* [GIVEN INFORMATION]:
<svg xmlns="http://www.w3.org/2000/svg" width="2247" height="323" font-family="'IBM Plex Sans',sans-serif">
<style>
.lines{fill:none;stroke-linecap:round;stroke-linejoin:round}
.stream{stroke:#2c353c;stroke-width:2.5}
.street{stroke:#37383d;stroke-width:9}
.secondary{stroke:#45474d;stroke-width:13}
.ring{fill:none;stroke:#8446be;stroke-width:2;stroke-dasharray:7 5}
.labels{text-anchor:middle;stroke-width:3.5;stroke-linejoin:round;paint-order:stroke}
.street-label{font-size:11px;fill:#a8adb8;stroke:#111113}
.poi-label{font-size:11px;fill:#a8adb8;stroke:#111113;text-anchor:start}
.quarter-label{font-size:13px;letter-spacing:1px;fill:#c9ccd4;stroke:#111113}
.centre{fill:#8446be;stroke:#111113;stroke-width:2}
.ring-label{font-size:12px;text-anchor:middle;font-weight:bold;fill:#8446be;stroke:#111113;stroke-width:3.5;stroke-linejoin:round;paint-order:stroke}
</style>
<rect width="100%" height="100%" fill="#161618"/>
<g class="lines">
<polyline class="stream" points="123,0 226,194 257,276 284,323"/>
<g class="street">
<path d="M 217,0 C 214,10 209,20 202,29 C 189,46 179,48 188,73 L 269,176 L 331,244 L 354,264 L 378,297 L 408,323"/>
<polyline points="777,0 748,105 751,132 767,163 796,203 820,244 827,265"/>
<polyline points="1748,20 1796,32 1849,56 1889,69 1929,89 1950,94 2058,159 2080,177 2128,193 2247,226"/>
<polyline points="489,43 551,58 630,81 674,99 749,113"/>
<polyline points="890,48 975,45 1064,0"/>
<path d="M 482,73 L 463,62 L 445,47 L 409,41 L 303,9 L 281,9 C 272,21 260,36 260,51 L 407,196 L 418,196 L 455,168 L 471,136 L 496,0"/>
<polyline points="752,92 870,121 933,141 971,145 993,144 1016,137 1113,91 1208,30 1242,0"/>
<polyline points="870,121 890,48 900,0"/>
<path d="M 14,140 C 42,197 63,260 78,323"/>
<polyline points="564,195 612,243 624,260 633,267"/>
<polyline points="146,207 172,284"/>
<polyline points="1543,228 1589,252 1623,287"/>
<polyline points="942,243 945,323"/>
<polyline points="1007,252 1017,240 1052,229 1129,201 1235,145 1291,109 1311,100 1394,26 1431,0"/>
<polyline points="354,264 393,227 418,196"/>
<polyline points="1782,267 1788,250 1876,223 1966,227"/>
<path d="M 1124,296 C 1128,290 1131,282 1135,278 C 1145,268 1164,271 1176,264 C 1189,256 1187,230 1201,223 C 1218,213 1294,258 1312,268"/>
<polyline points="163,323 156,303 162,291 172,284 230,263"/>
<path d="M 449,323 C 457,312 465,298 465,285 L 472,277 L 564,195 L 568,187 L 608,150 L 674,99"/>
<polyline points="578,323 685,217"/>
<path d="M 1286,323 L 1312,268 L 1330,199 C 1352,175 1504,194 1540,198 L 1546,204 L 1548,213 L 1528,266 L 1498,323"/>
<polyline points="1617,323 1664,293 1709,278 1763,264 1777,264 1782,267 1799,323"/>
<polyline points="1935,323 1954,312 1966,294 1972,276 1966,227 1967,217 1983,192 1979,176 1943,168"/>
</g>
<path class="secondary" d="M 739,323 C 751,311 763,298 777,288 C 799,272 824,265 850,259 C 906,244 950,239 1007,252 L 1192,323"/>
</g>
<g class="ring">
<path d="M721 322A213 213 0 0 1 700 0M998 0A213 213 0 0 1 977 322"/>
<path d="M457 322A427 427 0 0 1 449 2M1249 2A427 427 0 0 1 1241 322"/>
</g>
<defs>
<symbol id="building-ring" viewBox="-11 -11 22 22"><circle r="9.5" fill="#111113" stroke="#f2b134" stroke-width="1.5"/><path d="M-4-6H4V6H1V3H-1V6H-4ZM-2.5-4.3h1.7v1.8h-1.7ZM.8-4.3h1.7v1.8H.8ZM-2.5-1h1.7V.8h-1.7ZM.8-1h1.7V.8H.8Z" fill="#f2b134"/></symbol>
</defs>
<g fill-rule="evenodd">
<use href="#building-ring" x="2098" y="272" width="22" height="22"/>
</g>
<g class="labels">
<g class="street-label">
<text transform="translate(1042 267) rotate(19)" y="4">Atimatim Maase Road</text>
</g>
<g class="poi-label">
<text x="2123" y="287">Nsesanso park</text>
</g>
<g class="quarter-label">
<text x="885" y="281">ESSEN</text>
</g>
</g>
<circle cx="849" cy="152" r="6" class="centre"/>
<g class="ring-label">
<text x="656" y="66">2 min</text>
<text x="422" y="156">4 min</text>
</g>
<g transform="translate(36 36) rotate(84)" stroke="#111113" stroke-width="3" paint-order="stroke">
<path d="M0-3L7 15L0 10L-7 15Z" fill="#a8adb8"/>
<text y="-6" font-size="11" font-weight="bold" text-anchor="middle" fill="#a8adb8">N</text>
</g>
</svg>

--

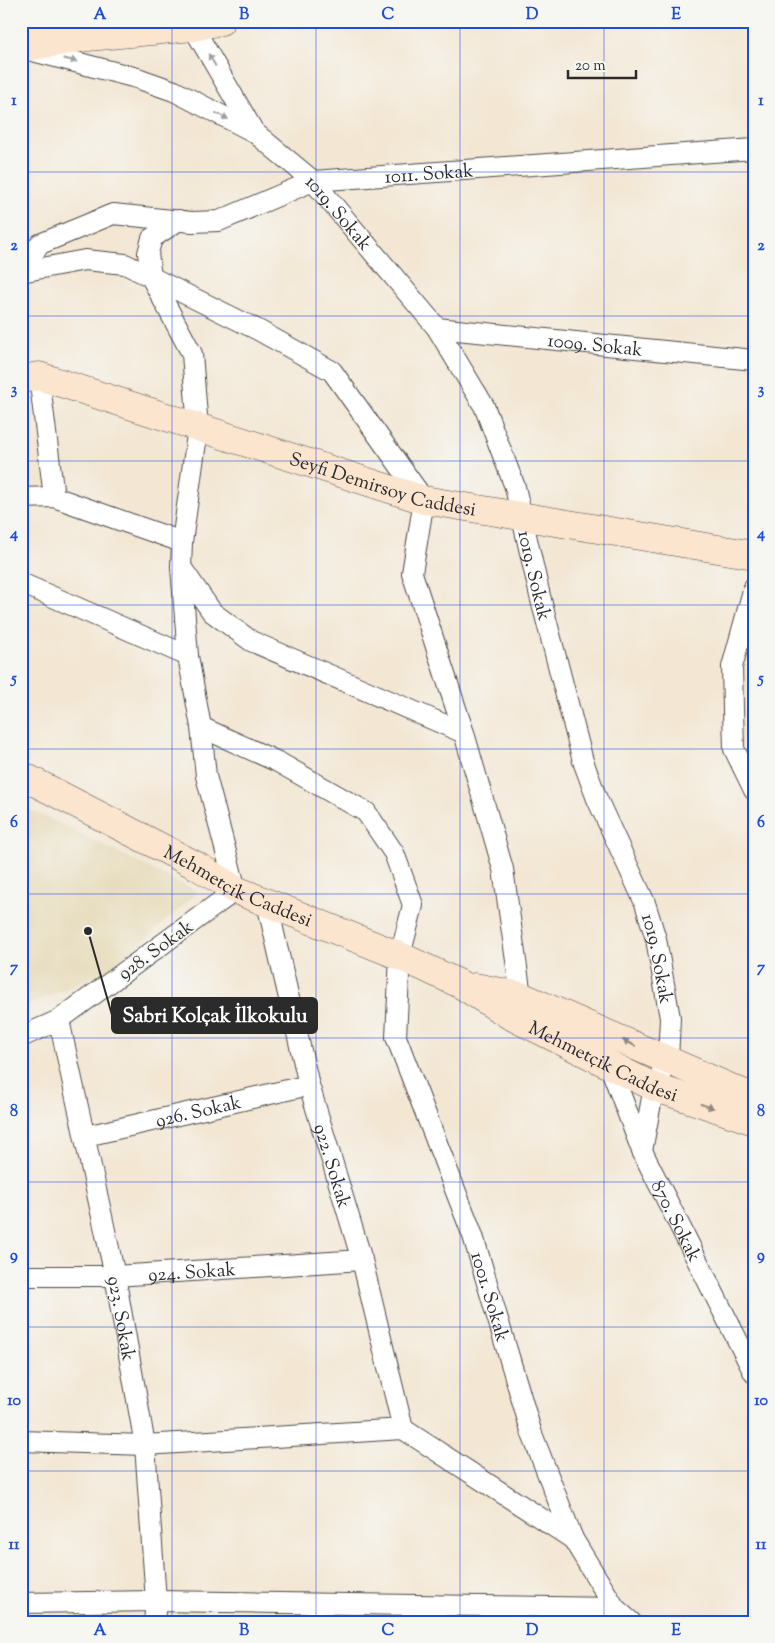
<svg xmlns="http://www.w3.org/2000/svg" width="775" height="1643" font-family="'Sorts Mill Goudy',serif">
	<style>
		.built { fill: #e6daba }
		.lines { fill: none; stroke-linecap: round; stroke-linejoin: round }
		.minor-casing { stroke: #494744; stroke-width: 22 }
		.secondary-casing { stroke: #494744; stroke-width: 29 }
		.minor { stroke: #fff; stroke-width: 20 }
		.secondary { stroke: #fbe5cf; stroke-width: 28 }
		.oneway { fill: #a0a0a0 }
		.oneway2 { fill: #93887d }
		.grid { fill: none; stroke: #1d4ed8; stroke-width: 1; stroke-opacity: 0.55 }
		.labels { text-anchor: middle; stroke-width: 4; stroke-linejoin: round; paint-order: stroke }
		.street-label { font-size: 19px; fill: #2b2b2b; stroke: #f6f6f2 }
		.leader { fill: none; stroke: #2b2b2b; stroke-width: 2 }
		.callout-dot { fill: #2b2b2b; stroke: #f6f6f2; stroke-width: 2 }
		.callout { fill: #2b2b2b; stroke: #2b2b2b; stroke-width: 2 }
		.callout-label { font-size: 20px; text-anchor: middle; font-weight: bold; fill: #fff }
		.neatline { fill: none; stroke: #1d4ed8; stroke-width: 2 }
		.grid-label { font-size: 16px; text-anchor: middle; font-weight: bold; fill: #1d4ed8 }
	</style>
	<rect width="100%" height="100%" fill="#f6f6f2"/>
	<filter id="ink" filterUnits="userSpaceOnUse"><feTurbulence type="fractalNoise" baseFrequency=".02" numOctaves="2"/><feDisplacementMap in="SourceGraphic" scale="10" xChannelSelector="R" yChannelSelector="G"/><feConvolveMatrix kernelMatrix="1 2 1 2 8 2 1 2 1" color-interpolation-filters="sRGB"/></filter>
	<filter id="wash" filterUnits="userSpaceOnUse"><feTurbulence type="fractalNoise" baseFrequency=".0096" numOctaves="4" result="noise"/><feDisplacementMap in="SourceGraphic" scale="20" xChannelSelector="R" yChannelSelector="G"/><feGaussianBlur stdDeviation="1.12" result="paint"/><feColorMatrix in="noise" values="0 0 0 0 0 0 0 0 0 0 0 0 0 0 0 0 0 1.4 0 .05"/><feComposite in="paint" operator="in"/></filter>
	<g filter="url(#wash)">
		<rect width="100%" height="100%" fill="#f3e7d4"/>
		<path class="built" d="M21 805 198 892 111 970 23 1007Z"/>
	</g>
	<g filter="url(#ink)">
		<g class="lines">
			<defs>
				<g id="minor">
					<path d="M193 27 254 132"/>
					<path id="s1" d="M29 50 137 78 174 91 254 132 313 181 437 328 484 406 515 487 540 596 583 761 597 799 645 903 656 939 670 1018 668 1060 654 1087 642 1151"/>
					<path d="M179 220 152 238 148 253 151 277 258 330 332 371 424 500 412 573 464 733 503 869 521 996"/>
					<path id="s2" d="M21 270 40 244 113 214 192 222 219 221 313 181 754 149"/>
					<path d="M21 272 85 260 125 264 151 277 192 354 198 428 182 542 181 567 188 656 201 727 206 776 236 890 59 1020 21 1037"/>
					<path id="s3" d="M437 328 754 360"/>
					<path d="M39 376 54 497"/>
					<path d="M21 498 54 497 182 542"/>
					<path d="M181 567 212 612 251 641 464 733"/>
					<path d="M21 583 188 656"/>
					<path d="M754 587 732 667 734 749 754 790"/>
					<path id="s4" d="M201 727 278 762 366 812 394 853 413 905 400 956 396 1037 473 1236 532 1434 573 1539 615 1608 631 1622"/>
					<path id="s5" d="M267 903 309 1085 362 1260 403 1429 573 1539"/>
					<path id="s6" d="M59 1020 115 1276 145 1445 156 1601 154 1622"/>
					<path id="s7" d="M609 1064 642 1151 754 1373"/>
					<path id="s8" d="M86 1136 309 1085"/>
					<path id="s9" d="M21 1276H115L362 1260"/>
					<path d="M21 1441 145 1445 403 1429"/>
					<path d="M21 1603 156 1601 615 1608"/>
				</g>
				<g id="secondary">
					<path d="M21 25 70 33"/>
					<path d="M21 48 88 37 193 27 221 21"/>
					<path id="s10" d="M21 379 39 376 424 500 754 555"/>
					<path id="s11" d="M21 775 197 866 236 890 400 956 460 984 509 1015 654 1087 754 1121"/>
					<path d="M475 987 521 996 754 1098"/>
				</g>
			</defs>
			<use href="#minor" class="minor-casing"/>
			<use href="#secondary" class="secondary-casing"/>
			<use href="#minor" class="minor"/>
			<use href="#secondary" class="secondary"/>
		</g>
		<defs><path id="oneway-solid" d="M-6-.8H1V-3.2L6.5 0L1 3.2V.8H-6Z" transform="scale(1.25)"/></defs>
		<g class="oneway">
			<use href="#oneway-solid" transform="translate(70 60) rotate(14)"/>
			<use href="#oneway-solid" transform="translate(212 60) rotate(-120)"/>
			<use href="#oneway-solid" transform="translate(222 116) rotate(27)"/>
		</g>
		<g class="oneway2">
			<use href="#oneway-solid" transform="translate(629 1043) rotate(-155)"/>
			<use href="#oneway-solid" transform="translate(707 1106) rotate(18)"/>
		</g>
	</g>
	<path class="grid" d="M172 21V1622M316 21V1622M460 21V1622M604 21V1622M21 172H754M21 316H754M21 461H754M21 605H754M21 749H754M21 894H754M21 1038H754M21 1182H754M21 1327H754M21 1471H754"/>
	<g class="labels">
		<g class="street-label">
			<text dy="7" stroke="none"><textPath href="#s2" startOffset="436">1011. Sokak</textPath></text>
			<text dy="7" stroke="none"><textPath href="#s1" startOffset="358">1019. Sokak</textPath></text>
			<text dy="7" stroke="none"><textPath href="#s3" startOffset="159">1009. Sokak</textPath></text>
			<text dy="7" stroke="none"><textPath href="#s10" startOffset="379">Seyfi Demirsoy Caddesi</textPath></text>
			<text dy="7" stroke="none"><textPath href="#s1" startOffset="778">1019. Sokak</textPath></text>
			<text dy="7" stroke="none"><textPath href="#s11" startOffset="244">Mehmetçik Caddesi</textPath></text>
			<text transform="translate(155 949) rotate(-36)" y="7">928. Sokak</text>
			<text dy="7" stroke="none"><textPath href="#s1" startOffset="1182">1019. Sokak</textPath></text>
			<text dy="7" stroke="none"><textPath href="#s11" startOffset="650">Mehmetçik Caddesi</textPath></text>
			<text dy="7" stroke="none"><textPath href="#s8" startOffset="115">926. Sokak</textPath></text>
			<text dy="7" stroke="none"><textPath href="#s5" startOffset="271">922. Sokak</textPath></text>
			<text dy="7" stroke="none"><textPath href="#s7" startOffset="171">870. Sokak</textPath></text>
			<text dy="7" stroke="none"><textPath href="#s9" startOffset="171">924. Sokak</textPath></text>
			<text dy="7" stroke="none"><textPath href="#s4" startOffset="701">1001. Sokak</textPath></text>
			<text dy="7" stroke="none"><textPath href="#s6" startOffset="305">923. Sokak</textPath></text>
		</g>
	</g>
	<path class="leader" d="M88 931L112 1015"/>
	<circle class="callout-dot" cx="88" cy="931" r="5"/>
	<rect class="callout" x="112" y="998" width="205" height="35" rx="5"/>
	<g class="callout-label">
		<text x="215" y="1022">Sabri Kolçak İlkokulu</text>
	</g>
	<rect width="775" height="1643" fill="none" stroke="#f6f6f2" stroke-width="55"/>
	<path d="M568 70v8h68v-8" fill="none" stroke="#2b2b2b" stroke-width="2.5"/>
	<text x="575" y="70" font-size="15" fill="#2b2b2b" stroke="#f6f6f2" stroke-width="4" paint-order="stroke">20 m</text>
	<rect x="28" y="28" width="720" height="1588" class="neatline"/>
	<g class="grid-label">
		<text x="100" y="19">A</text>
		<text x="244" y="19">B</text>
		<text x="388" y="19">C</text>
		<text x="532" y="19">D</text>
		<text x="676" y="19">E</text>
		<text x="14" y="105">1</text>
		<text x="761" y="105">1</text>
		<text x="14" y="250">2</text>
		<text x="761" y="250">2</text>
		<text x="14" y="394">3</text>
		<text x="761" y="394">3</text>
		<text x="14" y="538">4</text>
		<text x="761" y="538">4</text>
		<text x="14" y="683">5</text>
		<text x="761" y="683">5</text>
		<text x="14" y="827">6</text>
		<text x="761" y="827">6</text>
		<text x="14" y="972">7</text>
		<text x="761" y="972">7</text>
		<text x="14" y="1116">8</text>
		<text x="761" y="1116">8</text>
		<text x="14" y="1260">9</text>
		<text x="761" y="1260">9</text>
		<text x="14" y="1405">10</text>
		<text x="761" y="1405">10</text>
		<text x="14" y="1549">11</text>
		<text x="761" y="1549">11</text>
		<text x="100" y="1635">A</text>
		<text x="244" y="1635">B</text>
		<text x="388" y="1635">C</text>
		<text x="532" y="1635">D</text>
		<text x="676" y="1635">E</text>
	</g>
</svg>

* [WORK ITEM]: Check the listing above for lines containing the string "userSpaceOnUse", and copy each one.

* [RESPONSE FOR THIS EXERCISE]:
	<filter id="ink" filterUnits="userSpaceOnUse"><feTurbulence type="fractalNoise" baseFrequency=".02" numOctaves="2"/><feDisplacementMap in="SourceGraphic" scale="10" xChannelSelector="R" yChannelSelector="G"/><feConvolveMatrix kernelMatrix="1 2 1 2 8 2 1 2 1" color-interpolation-filters="sRGB"/></filter>
	<filter id="wash" filterUnits="userSpaceOnUse"><feTurbulence type="fractalNoise" baseFrequency=".0096" numOctaves="4" result="noise"/><feDisplacementMap in="SourceGraphic" scale="20" xChannelSelector="R" yChannelSelector="G"/><feGaussianBlur stdDeviation="1.12" result="paint"/><feColorMatrix in="noise" values="0 0 0 0 0 0 0 0 0 0 0 0 0 0 0 0 0 1.4 0 .05"/><feComposite in="paint" operator="in"/></filter>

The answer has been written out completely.